Description of the task: Retrieve each line that contains the word "LIST" from the entries below.

[Collected data]
'''
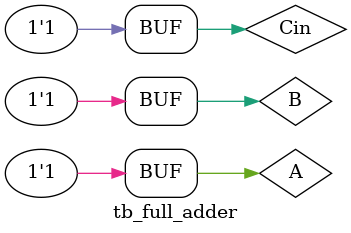
<source format=sv>
`timescale 1ns / 1ps

module tb_full_adder;
    logic A, B, Cin;
    logic Cout, S;

    full_adder dut (.A(A),.B(B),.Cin(Cin),.Cout(Cout),.S(S));
    initial begin
        
        A = 0; B = 0; Cin = 0; #5;
        A = 0; B = 0; Cin = 1; #5;
        A = 0; B = 1; Cin = 0; #5;
        A = 0; B = 1; Cin = 1; #5;
        A = 1; B = 0; Cin = 0; #5;
        A = 1; B = 0; Cin = 1; #5;
        A = 1; B = 1; Cin = 0; #5;
        A = 1; B = 1; Cin = 1; #5;
    end
endmodule

</source>
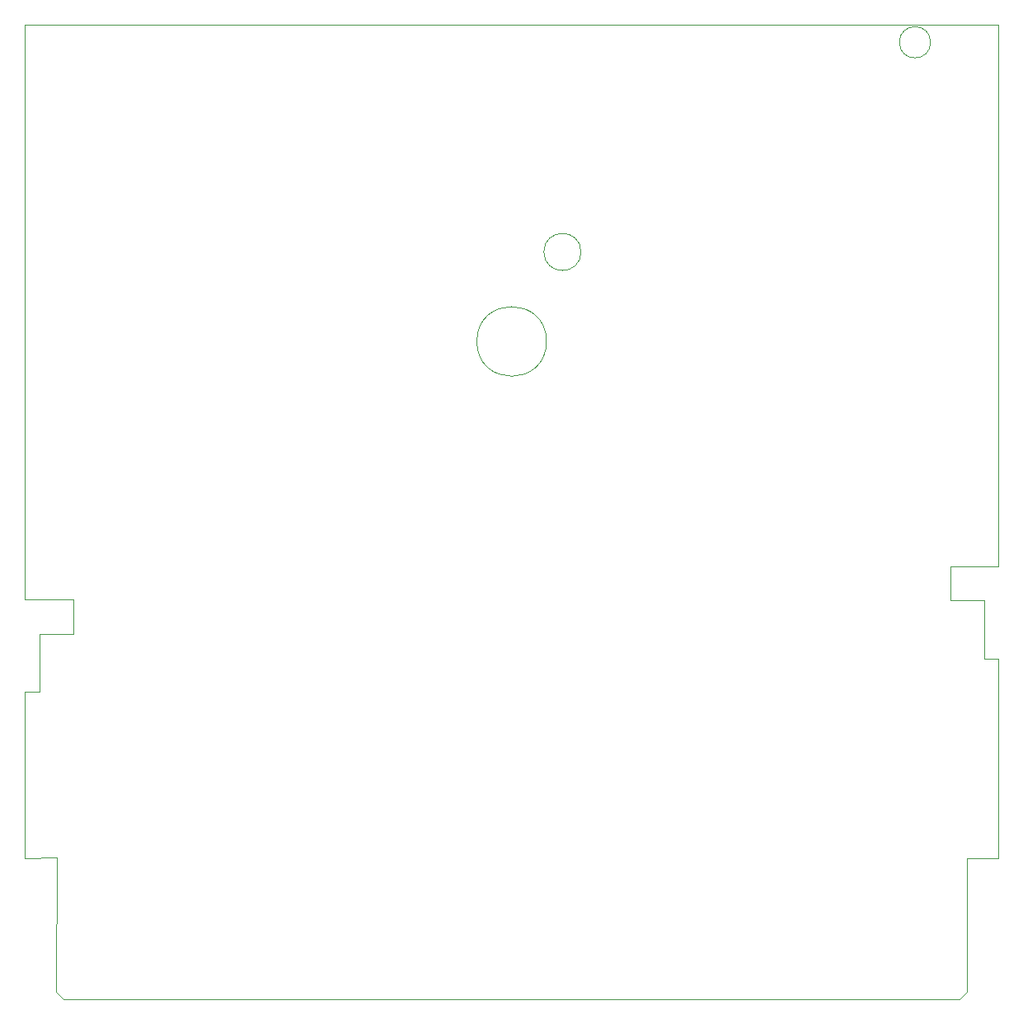
<source format=gbr>
%TF.GenerationSoftware,KiCad,Pcbnew,(7.0.0)*%
%TF.CreationDate,2023-06-26T18:42:24-07:00*%
%TF.ProjectId,AS-NES-Mapper474,41532d4e-4553-42d4-9d61-707065723437,rev?*%
%TF.SameCoordinates,Original*%
%TF.FileFunction,Profile,NP*%
%FSLAX46Y46*%
G04 Gerber Fmt 4.6, Leading zero omitted, Abs format (unit mm)*
G04 Created by KiCad (PCBNEW (7.0.0)) date 2023-06-26 18:42:24*
%MOMM*%
%LPD*%
G01*
G04 APERTURE LIST*
%TA.AperFunction,Profile*%
%ADD10C,0.100000*%
%TD*%
G04 APERTURE END LIST*
D10*
X152536800Y-47644900D02*
X152536000Y-103205100D01*
X57538700Y-106645900D02*
X57538800Y-110147100D01*
X147582100Y-103205100D02*
X152536000Y-103205100D01*
X151083600Y-112702400D02*
X152538600Y-112699700D01*
X147583600Y-106703400D02*
X147582100Y-103205100D01*
X52537600Y-47644700D02*
X152536800Y-47644900D01*
X145561300Y-49419000D02*
G75*
G03*
X145561300Y-49419000I-1601600J0D01*
G01*
X152536300Y-133173900D02*
X152538800Y-119649400D01*
X152538800Y-119649400D02*
X152538600Y-112699700D01*
X52538000Y-116143300D02*
X54038800Y-116146000D01*
X54039600Y-110146200D02*
X57538800Y-110147100D01*
X109654400Y-70948300D02*
G75*
G03*
X109654400Y-70948300I-1905000J0D01*
G01*
X54038800Y-116146000D02*
X54039600Y-110146200D01*
X106113700Y-80140200D02*
G75*
G03*
X106113700Y-80140200I-3577100J0D01*
G01*
X147583600Y-106703400D02*
X151082800Y-106702500D01*
X52537600Y-47644700D02*
X52539100Y-106648600D01*
X151082800Y-106702500D02*
X151083600Y-112702400D01*
X52539100Y-106648600D02*
X57538700Y-106645900D01*
X52535800Y-133175300D02*
X52538000Y-116143300D01*
%TO.C,J1*%
X52535800Y-133175300D02*
X55786800Y-133171700D01*
X55774700Y-146918000D02*
X55786800Y-133171700D01*
X55774700Y-146918000D02*
X56536700Y-147680000D01*
X56536700Y-147680000D02*
X148535100Y-147674000D01*
X148535100Y-147674000D02*
X149286000Y-146924000D01*
X149284600Y-133173900D02*
X149286000Y-146924000D01*
X149284600Y-133173900D02*
X152536300Y-133173900D01*
%TD*%
M02*

</source>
'''
Solution to this exercise:
G04 APERTURE LIST*
G04 APERTURE END LIST*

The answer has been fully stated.